Cheney
eyed Israeli strike on Iranian nuclear reactor - mag
BY
BILL HUTCHINSON
DAILY NEWS STAFF WRITER
Monday,
September 24th 2007, 4:00 AM
Even
as Iran's president insists he's not looking for a fight with the United States,
a new report claims Vice President Cheney had mulled provoking one with an Israeli
missile strike.
Cheney
allegedly considered asking Israel to do the dirty work of attacking a central
Iranian nuclear facility in hopes of inciting a war, Newsweek magazine reported
yesterday.
The
revelation of the White House's alleged hawkish behind-the-scenes thinking comes
just days after Iran's deputy air force commander warned his country was prepared
to retaliate if Israel "makes a silly mistake."
Still,
Iranian President Mahmoud Ahmadinejad, who has called for the annihilation of
Israel, publicly rejects the notion his country is headed for a faceoff with the
United States.
"It's
wrong to think that Iran and the U.S. are walking toward war. Who says so? Why
should we go to war? There is no war in the offing," Ahmadinejad said in
an interview aired last night on CBS' "60 Minutes."
When
asked if he was hellbent on getting a nuke, Ahmadinejad answered with a "firm
no."
"You
have to appreciate we don't need a nuclear bomb," said Ahmadinejad, who arrived
in New York yesterday to speak at the UN General Assembly. "We don't need
that. What need do we have for a bomb?"
U.S.
officials have suggested Iran's main goal is to develop killer nukes while hiding
behind a bogus claim that its uranium-enrichment program is for civilian energy
purposes only.
The
White House has also accused Iran of supplying Iraqi militants with training and
weapons to fight American troops.
Newsweek
reported that Cheney's former Middle East adviser David Wurmser told a small group
several months ago that the vice president had brainstormed ways to quash Iran's
nuclear hopes by luring it into war.
"Cheney
had been mulling the idea of pushing for limited Israeli missile strikes against
the Iranian nuclear site at Natanz - and, perhaps, other sites - in order to provoke
Tehran into lashing out," Wurmser, who stepped down from his advisory post
last month, reportedly told the group.
Such
a strike would give the White House an excuse to launch attacks against military
and other nuclear targets in Iran.
Citing
two unidentified sources, Newsweek claimed it has corroborated Wurmser's remarks.
Wurmser's
wife, Meyrav Wurmser of the neoconservative Hudson Institute think tank, told
the magazine its claims were untrue.
A
spokeswoman for Cheney, Lea Anne McBride, insisted the vice president "supports
the President's policy on Iran," which calls for sanctions to pressure the
country into giving up its ambitions for nuclear weapons.
"He
makes it very clear that this is a situation that we're trying to handle diplomatically,
and he supports the President's policy," McBride told the Daily News.
The
UN Security Council members met on Friday for "serious and constructive"

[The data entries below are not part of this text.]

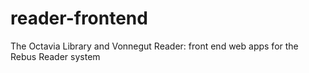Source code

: # reader-frontend
The Octavia Library and Vonnegut Reader: front end web apps for the Rebus Reader system
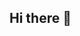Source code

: ## Hi there 👋

<!--
**FrankMcCrudden/FrankMcCrudden** is a ✨ _special_ ✨ repository because its `README.md` (this file) appears on your GitHub profile.

Somethings about me are that my faorite color is red. 
Here are some ideas to get you started:

- 🔭 I’m currently working on ...
- 🌱 I’m currently learning ...
- 👯 I’m looking to collaborate on ...
- 🤔 I’m looking for help with ...
- 💬 Ask me about ...
- 📫 How to reach me: ...
- 😄 Pronouns: ...
- ⚡ Fun fact: ...
-->
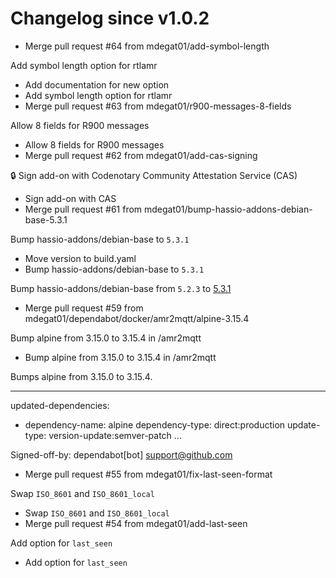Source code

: # Changelog since v1.0.2
- Merge pull request #64 from mdegat01/add-symbol-length

Add symbol length option for rtlamr 
- Add documentation for new option 
- Add symbol length option for rtlamr 
- Merge pull request #63 from mdegat01/r900-messages-8-fields

Allow 8 fields for R900 messages 
- Allow 8 fields for R900 messages 
- Merge pull request #62 from mdegat01/add-cas-signing

🔒 Sign add-on with Codenotary Community Attestation Service (CAS) 
- Sign add-on with CAS 
- Merge pull request #61 from mdegat01/bump-hassio-addons-debian-base-5.3.1

Bump hassio-addons/debian-base to `5.3.1` 
- Move version to build.yaml 
- Bump hassio-addons/debian-base to `5.3.1`

Bump hassio-addons/debian-base from `5.2.3` to [5.3.1](https://github.com/hassio-addons/addon-debian-base/releases/tag/v5.3.1) 
- Merge pull request #59 from mdegat01/dependabot/docker/amr2mqtt/alpine-3.15.4

Bump alpine from 3.15.0 to 3.15.4 in /amr2mqtt 
- Bump alpine from 3.15.0 to 3.15.4 in /amr2mqtt

Bumps alpine from 3.15.0 to 3.15.4.

---
updated-dependencies:
- dependency-name: alpine
  dependency-type: direct:production
  update-type: version-update:semver-patch
...

Signed-off-by: dependabot[bot] <support@github.com> 
- Merge pull request #55 from mdegat01/fix-last-seen-format

Swap `ISO_8601` and `ISO_8601_local` 
- Swap `ISO_8601` and `ISO_8601_local` 
- Merge pull request #54 from mdegat01/add-last-seen

Add option for `last_seen` 
- Add option for `last_seen` 
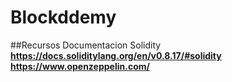 # Blockddemy
##Recursos
Documentacion Solidity <b>
https://docs.soliditylang.org/en/v0.8.17/#solidity
https://www.openzeppelin.com/
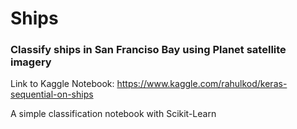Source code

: # Ships

### Classify ships in San Franciso Bay using Planet satellite imagery

Link to Kaggle Notebook: https://www.kaggle.com/rahulkod/keras-sequential-on-ships

A simple classification notebook with Scikit-Learn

talks aimed at forcing Iran to halt its uranium-enrichment activities.
Ahmadinejad
countered that "the time of the bomb is passed."
"Our
plan and program is very transparent," he said in the "60Minutes"
interview. "In political relations right now, the nuclear bomb is of no use."
However,
he danced around the question of whether his country is arming Iraqi militants.
"We
don't need to do that," he said. "It's very clear, the situation. The
insecurity in Iraq is detrimental to our interests."